Scientific classification
- Kingdom: Animalia
- Phylum: Arthropoda
- Clade: Pancrustacea
- Class: Insecta
- Order: Trichoptera
- Family: Hydrobiosidae
- Genus: Costachorema
- Species: C. notopterum
- Binomial name: Costachorema notopterum Wise, 1972
- Synonyms: Costachorema notoptera Wise, 1972;

= Costachorema notopterum =

- Authority: Wise, 1972
- Conservation status: NU
- Synonyms: Costachorema notoptera Wise, 1972

Species of caddisfly

Costachorema notopterum is a species of caddisfly belonging to the family Hydrobiosidae. The species was first described by Keith Arthur John Wise in 1972, and is endemic to the Auckland Islands of New Zealand.

==Taxonomy==
The species was identified by Wise in 1972 using the spelling Costachorema notoptera, based on a specimen collected by Wise from Enderby Island off the coast of Auckland Island in 1963.

==Description==
Wise's original text (the type description) reads as follows:

A medium-sized species with pale brown wings longer than body, hairs of head all dark brown.
	Wings, ♂♀ (Figs. 1-2). Venation normal for genus. Abdomen and genitalia, ♂ (Figs. 3-7). Segment VII with ventral process; dorsal posterior margin of VIII straight, membranous or lightly sclerotised mid-dorsally. Segment IX membranous dorsally. Segment X (dorsal plate) membranous with two apical concavities distally. Superior appendages rounded apically, a pair of long elongate processes beneath them, each process expanded apically with a basal dorsal stout process, an adjacent short narrow process internally. Inferior appendages stout, two-jointed, basal joint somewhat rounded apically, distal joint leaf-like, approximately halt length of basal. Aedeagus as figured (Figs. 6-7).
	Abdomen and genitalia, ♀ (Figs. 8-11). Abdomen V with minute ventral tooth in lateral view: tooth broad, rounded in ventral view; line of tooth extending as oval line on sternite. Abd. VI with short ventral tooth; VII without tooth. Abd. VIII strongly chitinised, annular about abdomen; sternite extending posteriorly to upturned distal point, the posterior extension supporting a fleshy lobe. Beyond Abd. VIII, a large dorsal chitinised shield (Abd. IX?), with a fleshy apical lobe (Abd. X?) bearing a dorso-lateral pair of tubercles and a pair of minute distal tubercles.

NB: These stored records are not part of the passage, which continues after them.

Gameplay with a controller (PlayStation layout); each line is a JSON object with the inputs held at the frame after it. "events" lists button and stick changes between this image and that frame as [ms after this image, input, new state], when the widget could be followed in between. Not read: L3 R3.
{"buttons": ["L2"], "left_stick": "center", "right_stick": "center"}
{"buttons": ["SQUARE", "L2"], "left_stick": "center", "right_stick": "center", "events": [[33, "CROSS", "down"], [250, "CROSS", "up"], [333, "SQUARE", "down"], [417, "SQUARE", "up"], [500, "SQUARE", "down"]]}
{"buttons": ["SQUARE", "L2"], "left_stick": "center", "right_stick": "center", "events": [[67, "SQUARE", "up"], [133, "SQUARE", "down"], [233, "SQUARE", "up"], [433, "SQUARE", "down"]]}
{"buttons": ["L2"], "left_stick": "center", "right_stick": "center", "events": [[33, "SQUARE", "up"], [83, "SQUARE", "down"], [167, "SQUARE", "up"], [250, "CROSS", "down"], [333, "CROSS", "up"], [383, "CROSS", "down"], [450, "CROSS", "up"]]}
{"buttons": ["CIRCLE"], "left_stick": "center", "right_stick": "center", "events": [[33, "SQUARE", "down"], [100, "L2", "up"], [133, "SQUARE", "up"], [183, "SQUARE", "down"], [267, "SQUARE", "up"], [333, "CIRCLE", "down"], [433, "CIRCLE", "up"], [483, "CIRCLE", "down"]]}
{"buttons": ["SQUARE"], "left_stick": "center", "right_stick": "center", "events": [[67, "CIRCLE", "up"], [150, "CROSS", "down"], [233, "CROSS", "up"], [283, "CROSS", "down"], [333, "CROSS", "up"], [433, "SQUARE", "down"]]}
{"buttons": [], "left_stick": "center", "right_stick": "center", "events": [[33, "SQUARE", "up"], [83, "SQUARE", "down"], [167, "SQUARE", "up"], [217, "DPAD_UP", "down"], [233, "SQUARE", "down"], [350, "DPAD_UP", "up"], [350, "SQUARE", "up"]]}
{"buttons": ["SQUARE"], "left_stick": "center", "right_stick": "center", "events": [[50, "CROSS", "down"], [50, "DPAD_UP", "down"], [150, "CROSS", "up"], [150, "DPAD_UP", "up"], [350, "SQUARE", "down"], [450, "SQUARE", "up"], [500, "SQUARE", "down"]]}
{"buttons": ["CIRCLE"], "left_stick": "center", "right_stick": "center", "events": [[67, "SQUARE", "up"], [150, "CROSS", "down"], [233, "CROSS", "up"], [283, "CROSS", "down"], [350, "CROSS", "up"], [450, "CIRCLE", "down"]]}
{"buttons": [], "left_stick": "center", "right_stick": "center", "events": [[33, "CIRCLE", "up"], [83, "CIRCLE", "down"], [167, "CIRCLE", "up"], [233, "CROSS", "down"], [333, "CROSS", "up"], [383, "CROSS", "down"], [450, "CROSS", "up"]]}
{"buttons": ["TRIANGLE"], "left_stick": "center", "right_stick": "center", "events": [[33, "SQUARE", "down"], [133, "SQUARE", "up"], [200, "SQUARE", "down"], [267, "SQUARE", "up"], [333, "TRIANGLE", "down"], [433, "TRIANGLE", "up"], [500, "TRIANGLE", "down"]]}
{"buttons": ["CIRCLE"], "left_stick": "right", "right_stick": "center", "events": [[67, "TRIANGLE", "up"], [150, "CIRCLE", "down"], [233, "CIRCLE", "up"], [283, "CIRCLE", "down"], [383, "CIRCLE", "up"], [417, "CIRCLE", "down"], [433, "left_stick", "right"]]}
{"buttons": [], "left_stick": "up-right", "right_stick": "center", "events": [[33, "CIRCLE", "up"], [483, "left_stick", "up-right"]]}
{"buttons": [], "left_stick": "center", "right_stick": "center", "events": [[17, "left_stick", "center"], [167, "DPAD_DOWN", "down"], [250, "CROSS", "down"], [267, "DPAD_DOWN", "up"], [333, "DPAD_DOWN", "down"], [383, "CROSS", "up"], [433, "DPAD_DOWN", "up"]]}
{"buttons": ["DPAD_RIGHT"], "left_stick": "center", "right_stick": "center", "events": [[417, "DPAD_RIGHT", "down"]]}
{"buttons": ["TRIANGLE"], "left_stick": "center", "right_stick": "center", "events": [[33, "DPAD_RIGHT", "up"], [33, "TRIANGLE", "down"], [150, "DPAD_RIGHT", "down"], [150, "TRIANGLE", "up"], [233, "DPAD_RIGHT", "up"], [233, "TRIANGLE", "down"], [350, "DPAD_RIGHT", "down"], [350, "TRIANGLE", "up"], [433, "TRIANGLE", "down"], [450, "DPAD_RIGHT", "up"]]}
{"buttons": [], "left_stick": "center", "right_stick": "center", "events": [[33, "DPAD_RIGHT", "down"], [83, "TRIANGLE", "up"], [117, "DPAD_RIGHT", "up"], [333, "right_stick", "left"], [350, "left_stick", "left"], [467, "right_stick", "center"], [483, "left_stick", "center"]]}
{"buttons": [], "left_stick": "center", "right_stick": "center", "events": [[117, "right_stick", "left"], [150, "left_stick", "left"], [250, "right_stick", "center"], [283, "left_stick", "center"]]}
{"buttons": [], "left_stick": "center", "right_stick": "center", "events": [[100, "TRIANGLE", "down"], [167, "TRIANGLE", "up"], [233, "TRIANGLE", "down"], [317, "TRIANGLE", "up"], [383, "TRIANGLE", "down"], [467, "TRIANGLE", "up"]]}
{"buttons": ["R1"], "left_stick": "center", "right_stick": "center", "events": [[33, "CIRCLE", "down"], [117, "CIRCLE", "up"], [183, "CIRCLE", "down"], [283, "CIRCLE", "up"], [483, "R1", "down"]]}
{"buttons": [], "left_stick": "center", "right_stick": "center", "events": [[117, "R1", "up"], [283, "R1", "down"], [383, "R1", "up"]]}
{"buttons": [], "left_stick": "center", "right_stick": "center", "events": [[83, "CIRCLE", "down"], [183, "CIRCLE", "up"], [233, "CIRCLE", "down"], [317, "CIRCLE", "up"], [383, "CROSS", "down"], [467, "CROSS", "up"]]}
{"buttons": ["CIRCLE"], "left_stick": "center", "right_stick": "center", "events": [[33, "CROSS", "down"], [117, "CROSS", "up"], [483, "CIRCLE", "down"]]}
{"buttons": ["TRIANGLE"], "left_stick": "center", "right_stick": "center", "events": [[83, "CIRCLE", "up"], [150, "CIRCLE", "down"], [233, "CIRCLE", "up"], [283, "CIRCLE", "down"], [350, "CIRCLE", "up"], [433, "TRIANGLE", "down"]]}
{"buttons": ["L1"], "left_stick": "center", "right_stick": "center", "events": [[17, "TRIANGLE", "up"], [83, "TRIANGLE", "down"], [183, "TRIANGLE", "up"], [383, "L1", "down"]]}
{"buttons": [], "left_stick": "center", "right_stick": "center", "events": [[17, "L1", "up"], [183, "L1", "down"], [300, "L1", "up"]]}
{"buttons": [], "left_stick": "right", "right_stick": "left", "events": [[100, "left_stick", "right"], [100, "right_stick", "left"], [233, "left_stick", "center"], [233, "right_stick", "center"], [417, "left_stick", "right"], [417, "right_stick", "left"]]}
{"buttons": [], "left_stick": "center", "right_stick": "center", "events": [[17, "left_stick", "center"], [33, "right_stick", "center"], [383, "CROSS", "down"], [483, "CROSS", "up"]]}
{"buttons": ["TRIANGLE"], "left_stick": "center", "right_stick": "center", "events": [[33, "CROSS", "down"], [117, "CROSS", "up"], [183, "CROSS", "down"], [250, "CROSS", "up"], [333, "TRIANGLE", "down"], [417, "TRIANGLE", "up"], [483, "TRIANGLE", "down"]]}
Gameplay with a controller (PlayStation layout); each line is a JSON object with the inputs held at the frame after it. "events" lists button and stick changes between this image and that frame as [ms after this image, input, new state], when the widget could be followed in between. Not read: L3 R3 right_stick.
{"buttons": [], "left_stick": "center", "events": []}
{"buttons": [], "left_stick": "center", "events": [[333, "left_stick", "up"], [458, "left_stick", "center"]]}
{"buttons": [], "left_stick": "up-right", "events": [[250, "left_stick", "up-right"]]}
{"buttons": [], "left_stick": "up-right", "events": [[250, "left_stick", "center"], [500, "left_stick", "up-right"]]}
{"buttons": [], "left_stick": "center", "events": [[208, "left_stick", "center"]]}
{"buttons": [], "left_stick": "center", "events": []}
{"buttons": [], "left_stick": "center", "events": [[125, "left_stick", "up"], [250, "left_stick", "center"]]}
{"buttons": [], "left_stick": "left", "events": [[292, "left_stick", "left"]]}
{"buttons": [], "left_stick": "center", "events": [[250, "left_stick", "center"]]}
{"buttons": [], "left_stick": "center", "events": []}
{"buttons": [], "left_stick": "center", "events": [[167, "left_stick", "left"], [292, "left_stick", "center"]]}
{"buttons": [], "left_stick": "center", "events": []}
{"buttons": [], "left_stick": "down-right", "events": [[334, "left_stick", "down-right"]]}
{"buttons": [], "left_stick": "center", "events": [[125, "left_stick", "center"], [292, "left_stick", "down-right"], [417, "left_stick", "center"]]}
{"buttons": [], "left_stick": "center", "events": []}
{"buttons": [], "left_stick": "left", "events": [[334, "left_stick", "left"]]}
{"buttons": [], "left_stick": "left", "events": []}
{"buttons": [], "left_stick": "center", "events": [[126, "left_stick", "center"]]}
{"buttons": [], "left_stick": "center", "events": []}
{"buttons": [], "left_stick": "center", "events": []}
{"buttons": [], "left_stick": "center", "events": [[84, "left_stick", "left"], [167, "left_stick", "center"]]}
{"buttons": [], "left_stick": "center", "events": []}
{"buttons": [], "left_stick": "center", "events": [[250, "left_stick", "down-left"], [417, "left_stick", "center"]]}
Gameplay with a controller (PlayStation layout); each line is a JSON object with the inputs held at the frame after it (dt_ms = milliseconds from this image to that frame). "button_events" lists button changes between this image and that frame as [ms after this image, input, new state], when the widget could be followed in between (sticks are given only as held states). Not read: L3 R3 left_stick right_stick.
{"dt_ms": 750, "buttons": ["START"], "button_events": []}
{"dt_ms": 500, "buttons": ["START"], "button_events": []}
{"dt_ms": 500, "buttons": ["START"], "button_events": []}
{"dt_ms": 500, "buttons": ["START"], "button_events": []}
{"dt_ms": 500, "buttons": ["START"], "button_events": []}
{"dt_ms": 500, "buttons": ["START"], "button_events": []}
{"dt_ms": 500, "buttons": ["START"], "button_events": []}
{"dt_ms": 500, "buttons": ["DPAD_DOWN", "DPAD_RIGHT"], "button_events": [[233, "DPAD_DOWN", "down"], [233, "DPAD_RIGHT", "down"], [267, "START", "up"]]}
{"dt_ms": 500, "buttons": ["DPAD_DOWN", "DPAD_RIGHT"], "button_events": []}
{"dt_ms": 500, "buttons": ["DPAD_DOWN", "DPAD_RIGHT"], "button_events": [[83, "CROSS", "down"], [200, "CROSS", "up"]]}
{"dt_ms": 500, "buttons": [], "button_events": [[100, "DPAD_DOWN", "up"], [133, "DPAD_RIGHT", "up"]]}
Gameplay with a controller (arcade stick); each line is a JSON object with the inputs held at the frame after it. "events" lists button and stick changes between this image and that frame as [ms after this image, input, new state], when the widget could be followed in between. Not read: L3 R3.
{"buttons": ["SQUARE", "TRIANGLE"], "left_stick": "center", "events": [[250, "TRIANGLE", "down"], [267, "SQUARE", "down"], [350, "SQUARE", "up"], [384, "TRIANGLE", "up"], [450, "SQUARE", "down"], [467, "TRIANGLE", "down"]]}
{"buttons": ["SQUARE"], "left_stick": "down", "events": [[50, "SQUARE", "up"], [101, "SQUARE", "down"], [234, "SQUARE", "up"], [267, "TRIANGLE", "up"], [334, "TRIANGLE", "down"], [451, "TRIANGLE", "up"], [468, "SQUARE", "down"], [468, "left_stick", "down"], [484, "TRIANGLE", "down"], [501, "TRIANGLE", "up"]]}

Wise measured the anterior wings of male specimens as ranging between 10.5-11.25 mm, with female species slightly larger at 12.5-13 mm. The head and body of male specimens measures between 8.25-8.5 mm, with female ranging between 9.5-10 mm. C. notopterum larvae are pale purple in colour, with darker bands and pale spots.

The species is morphologically similar to Costachorema psaroptera. The two species can be differentiated by the presence of white hairs on the head of C. psaroptera.

==Distribution and habitat==
The species is endemic to the Auckland Islands of New Zealand.